Cónglín gōng lùn 叢林公論

Public Discourse of the Cónglín

A Southern-Sòng short pastoral-polemical treatise on the state of the Chán monastic forest, by Zhěān Huìbīn 者菴惠彬; preface by Zōnghuì 宗惠 dated Chúnxī 16 (1189)

About the work

A one-juan Southern-Sòng Chán pastoral-polemical essay, X64 n1268. Non-commentary; commentedTextid omitted.

Tiyao

Not a WYG text; no 四庫 tíyào exists. The preface by Zōnghuì 宗惠 of Yùkuí yán 芋魁巖 dated Chúnxī jǐyǒu 淳熙己酉 季春 (1189 late spring) opens with a musical-instrumental metaphor: “Bells and drums are not the root of music, but the instruments cannot be discarded; discourse is not the root of the Way, but speech cannot be abolished. If one preserves the instrument while forgetting the root, music has been lost; if one establishes speech while forgetting the root, the Way has been lost.”

Abstract

Zhěān Huìbīn 者菴惠彬 (DILA A013249), hào Zhěān 者菴. Southern-Sòng monk of Nándàng 南蕩; lifedates unrecorded. His only surviving work is the Cónglín gōng lùn. No independent biographical material.

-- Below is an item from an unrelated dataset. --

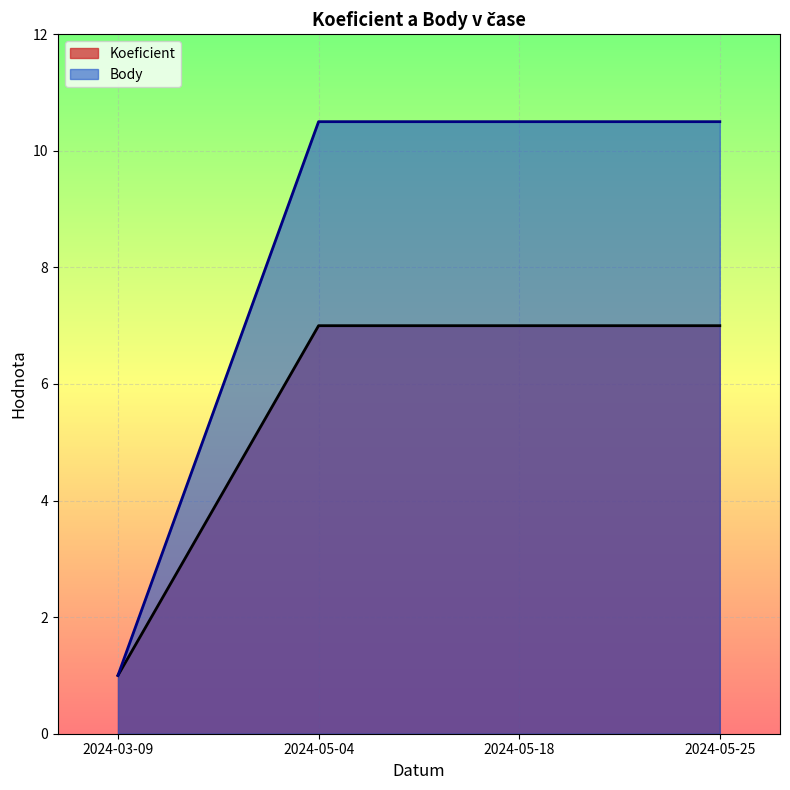

What is the value of the Koeficient point at the 3rd from the left?

7.0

Dating bracket: notBefore 1180, notAfter 1189 (preface date).

Translations and research

  • Foulk, T. Griffith. 1987. The “Ch’an School”. Diss., Michigan.

Other points of interest

The gōng lùn 公論 (“public discourse”) title positions the text within the Chinese literati-polemical genre, importing secular-intellectual discursive-public vocabulary into the monastic-pastoral setting. The text reflects the late-12th-century critical-reflective mood in Chán about the state of its own institutional forms.